START DATA FOR THIS EXERCISE
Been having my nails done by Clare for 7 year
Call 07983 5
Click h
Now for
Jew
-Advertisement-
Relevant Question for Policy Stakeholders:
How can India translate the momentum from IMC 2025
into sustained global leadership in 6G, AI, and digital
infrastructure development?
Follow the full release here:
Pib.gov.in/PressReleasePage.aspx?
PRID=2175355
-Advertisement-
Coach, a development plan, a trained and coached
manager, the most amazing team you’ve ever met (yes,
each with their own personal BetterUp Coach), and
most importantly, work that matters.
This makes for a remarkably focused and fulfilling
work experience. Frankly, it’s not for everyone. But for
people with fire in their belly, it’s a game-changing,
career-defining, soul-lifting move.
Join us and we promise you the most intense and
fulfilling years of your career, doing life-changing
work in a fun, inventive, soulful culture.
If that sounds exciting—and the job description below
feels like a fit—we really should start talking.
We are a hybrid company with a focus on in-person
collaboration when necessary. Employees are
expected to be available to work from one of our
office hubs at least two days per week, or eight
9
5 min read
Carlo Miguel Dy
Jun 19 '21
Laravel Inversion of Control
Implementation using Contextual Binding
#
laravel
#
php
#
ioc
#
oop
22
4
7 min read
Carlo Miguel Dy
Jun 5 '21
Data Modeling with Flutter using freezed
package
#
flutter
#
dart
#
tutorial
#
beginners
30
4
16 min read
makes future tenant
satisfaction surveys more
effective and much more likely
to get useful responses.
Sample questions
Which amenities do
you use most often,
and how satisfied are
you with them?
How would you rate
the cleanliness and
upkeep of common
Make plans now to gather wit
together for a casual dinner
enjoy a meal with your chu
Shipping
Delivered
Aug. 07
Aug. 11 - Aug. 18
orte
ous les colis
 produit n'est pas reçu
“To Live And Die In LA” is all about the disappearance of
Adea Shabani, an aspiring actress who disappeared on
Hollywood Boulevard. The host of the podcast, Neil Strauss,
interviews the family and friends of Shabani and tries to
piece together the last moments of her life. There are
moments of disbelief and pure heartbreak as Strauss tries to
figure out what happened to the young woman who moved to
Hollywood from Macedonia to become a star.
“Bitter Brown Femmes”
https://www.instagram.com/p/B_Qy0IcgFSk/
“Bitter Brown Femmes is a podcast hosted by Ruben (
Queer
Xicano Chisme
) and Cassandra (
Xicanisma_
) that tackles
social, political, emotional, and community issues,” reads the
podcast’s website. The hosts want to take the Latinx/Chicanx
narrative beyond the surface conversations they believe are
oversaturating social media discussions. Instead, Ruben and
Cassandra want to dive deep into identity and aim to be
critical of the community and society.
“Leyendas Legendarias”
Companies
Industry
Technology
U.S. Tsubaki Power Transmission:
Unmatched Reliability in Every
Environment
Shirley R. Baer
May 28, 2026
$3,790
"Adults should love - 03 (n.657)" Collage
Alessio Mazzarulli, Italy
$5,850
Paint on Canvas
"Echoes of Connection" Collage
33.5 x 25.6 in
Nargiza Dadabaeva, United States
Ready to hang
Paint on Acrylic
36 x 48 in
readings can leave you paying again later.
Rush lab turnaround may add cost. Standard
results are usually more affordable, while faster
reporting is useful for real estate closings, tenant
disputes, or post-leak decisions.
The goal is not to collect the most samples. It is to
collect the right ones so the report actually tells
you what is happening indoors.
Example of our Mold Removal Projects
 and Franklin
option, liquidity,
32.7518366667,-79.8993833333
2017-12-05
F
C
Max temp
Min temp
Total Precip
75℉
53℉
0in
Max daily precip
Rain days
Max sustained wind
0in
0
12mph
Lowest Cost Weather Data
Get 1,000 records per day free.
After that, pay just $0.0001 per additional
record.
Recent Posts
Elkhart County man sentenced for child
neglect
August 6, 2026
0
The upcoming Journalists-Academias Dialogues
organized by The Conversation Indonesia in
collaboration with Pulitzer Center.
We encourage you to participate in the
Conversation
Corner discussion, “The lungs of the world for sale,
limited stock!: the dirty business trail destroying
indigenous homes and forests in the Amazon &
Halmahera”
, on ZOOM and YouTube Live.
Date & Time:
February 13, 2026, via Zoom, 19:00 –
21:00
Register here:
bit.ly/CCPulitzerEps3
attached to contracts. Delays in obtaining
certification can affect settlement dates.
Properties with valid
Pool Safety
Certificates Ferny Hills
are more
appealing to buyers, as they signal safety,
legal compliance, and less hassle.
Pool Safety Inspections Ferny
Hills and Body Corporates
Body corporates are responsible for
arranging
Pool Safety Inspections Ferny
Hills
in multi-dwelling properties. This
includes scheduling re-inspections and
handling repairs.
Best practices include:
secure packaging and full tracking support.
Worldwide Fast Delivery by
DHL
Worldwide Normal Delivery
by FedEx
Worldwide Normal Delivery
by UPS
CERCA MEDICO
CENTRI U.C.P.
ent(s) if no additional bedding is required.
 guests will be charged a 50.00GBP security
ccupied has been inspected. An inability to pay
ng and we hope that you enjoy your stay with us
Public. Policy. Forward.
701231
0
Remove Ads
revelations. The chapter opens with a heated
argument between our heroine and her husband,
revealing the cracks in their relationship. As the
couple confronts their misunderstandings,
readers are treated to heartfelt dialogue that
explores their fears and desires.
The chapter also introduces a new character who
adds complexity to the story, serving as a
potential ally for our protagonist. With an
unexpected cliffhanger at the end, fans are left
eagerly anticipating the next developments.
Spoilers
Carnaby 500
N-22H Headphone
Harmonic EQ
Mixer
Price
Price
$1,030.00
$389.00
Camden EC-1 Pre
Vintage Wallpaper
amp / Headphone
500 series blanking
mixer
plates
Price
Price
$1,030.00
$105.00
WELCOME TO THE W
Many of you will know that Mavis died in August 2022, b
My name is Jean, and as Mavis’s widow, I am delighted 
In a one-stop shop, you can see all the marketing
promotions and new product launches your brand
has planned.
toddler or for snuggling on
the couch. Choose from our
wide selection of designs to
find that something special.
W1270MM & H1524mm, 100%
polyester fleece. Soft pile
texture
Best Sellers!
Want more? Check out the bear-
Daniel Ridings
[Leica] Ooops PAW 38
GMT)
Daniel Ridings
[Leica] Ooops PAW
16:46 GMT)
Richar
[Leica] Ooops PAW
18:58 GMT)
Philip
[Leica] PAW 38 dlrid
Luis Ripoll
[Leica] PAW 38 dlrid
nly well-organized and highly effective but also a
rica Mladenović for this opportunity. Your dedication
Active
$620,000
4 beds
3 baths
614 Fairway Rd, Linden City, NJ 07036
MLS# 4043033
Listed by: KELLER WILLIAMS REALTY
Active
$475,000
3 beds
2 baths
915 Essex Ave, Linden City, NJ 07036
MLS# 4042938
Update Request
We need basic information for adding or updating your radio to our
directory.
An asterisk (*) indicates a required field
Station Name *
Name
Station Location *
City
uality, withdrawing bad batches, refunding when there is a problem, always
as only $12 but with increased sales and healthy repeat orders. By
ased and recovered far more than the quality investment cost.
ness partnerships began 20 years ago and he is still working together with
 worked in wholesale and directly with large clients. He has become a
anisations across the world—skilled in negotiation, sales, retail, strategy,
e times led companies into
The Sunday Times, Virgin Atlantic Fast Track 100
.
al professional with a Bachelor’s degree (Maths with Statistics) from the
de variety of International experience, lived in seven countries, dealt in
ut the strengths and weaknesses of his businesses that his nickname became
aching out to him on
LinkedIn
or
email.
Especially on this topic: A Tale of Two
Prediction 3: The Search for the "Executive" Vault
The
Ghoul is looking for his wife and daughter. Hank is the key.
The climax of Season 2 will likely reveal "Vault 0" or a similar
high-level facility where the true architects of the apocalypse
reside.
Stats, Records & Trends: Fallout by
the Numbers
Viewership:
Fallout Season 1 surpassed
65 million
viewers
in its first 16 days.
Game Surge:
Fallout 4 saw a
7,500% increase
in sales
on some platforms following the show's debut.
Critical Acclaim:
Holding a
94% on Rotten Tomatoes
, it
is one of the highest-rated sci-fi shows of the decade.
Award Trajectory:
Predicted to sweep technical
END DATA FOR THIS EXERCISE
Update the rows, starting at the first one and stopping after the line that contains "figure out what". Replace "podcast" with "series" and leave every other word unchanged.

Been having my nails done by Clare for 7 year
Call 07983 5
Click h
Now for
Jew
-Advertisement-
Relevant Question for Policy Stakeholders:
How can India translate the momentum from IMC 2025
into sustained global leadership in 6G, AI, and digital
infrastructure development?
Follow the full release here:
Pib.gov.in/PressReleasePage.aspx?
PRID=2175355
-Advertisement-
Coach, a development plan, a trained and coached
manager, the most amazing team you’ve ever met (yes,
each with their own personal BetterUp Coach), and
most importantly, work that matters.
This makes for a remarkably focused and fulfilling
work experience. Frankly, it’s not for everyone. But for
people with fire in their belly, it’s a game-changing,
career-defining, soul-lifting move.
Join us and we promise you the most intense and
fulfilling years of your career, doing life-changing
work in a fun, inventive, soulful culture.
If that sounds exciting—and the job description below
feels like a fit—we really should start talking.
We are a hybrid company with a focus on in-person
collaboration when necessary. Employees are
expected to be available to work from one of our
office hubs at least two days per week, or eight
9
5 min read
Carlo Miguel Dy
Jun 19 '21
Laravel Inversion of Control
Implementation using Contextual Binding
#
laravel
#
php
#
ioc
#
oop
22
4
7 min read
Carlo Miguel Dy
Jun 5 '21
Data Modeling with Flutter using freezed
package
#
flutter
#
dart
#
tutorial
#
beginners
30
4
16 min read
makes future tenant
satisfaction surveys more
effective and much more likely
to get useful responses.
Sample questions
Which amenities do
you use most often,
and how satisfied are
you with them?
How would you rate
the cleanliness and
upkeep of common
Make plans now to gather wit
together for a casual dinner
enjoy a meal with your chu
Shipping
Delivered
Aug. 07
Aug. 11 - Aug. 18
orte
ous les colis
 produit n'est pas reçu
“To Live And Die In LA” is all about the disappearance of
Adea Shabani, an aspiring actress who disappeared on
Hollywood Boulevard. The host of the series, Neil Strauss,
interviews the family and friends of Shabani and tries to
piece together the last moments of her life. There are
moments of disbelief and pure heartbreak as Strauss tries to
figure out what happened to the young woman who moved to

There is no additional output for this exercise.